◆ Text to read
Week 9 of GBBO was patisserie which is something I have never even contemplated trying before. The technical bake and showstopper looked a little bit time consuming which wasn’t what I was looking for, so I decided to make baklava. Like in the show, I have no idea what the correct way to pronounce it is! I didn’t want to mess around with the recipe and wanted to keep it quite traditional. My idea of baklava is filo with pistachios with a syrup flavoured with rose water and honey. There seem to be a lot of slightly different variations out there, but I eventually found a recipe that incorporated all of the ingredients I associate with baklava. I did end up slightly tweaking the recipe but the original one was found at I obviously used ready-made filo pastry. I can’t see myself ever feeling the need to make it myself!

◆ Material supplied
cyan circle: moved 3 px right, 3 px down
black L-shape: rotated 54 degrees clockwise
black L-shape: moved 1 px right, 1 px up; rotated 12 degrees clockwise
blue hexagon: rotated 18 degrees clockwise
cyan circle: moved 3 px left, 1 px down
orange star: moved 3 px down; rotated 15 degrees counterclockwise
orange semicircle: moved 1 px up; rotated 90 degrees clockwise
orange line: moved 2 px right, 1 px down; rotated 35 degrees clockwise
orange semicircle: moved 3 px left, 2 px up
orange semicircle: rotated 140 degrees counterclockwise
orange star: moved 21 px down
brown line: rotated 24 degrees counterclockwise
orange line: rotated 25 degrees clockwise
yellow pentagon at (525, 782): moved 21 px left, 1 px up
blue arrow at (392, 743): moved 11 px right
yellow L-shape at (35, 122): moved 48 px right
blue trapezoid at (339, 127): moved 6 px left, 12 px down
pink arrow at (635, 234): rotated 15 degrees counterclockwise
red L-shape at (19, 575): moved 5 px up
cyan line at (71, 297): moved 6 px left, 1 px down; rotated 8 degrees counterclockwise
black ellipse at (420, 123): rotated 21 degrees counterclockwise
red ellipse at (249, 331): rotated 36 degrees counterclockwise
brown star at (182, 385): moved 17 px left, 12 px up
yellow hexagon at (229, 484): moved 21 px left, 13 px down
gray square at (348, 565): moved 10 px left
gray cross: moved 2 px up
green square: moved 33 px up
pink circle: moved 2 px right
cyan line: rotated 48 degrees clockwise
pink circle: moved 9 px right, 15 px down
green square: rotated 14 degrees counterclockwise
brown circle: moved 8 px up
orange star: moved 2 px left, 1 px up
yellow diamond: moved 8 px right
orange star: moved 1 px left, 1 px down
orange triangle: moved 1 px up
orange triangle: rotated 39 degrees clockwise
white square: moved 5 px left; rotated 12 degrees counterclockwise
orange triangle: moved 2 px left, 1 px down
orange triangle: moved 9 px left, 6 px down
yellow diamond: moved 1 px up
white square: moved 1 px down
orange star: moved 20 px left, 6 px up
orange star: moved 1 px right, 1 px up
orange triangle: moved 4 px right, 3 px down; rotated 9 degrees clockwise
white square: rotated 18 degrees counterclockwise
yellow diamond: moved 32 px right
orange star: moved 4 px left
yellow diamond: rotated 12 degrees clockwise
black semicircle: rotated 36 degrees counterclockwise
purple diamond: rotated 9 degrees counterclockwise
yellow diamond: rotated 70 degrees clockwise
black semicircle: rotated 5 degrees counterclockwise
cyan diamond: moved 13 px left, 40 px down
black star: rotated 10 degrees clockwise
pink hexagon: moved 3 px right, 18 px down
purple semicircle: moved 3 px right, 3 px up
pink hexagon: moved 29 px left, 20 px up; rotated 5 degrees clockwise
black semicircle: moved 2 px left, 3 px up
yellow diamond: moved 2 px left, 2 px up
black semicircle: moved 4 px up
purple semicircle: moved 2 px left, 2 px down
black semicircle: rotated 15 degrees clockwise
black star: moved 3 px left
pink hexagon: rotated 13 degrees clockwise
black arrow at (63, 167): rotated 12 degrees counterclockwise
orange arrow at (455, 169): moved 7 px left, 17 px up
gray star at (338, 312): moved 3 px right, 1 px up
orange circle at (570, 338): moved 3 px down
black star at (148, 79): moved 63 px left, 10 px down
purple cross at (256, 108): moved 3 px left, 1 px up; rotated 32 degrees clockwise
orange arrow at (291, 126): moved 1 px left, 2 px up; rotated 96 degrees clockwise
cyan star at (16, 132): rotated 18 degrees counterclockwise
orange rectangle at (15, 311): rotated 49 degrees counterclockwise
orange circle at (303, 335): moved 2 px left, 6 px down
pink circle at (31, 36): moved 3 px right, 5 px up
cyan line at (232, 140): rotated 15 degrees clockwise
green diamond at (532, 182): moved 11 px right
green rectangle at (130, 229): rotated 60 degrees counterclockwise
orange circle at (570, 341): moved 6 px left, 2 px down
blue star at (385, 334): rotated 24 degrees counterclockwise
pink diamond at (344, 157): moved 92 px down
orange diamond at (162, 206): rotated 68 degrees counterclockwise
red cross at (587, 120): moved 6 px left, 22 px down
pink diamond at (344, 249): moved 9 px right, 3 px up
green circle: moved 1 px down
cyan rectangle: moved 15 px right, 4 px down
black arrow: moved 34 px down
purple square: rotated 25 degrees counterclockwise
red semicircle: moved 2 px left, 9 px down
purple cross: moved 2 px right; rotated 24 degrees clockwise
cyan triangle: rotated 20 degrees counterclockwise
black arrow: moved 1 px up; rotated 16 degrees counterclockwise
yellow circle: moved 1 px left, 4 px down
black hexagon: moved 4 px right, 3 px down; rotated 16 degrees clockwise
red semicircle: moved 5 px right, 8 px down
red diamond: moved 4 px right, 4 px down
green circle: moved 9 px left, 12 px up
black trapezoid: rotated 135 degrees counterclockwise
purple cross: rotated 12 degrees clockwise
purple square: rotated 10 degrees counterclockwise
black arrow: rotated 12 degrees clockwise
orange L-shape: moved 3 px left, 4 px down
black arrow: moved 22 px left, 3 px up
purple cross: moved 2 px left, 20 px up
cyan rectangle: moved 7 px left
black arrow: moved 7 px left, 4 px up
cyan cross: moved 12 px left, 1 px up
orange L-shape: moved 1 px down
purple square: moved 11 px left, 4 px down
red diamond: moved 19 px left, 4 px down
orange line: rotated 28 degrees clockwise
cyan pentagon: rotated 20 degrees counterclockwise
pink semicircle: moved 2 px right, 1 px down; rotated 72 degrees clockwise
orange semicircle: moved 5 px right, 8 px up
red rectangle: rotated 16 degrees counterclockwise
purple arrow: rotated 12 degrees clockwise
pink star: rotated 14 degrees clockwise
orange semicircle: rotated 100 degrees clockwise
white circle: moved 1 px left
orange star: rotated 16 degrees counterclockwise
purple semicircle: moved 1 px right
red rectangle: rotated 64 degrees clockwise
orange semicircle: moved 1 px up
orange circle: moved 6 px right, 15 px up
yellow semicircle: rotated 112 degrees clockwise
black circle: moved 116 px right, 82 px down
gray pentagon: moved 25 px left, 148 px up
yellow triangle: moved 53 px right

◆ What you need to do
**a)** List each ingredient named in the writer's idea of baklava in the baklava post.
**b)** Using the baklava post, answer each question on its own line.
(i) Which week of GBBO was patisserie?
(ii) What kind of filo pastry did the writer use?
(iii) How did the technical bake and showstopper look to the writer?
**c)** Edit the baklava post starting with "Week 9 of GBBO" and going on through "make it myself!", putting "walnuts" in place of "pistachios".

◆ Task solutions
**a)** filo, pistachios, syrup, rose water, honey

**b)**
(i) Week 9
(ii) Ready-made filo pastry
(iii) A little bit time consuming

**c)**
Week 9 of GBBO was patisserie which is something I have never even contemplated trying before. The technical bake and showstopper looked a little bit time consuming which wasn’t what I was looking for, so I decided to make baklava. Like in the show, I have no idea what the correct way to pronounce it is! I didn’t want to mess around with the recipe and wanted to keep it quite traditional. My idea of baklava is filo with walnuts with a syrup flavoured with rose water and honey. There seem to be a lot of slightly different variations out there, but I eventually found a recipe that incorporated all of the ingredients I associate with baklava. I did end up slightly tweaking the recipe but the original one was found at I obviously used ready-made filo pastry. I can’t see myself ever feeling the need to make it myself!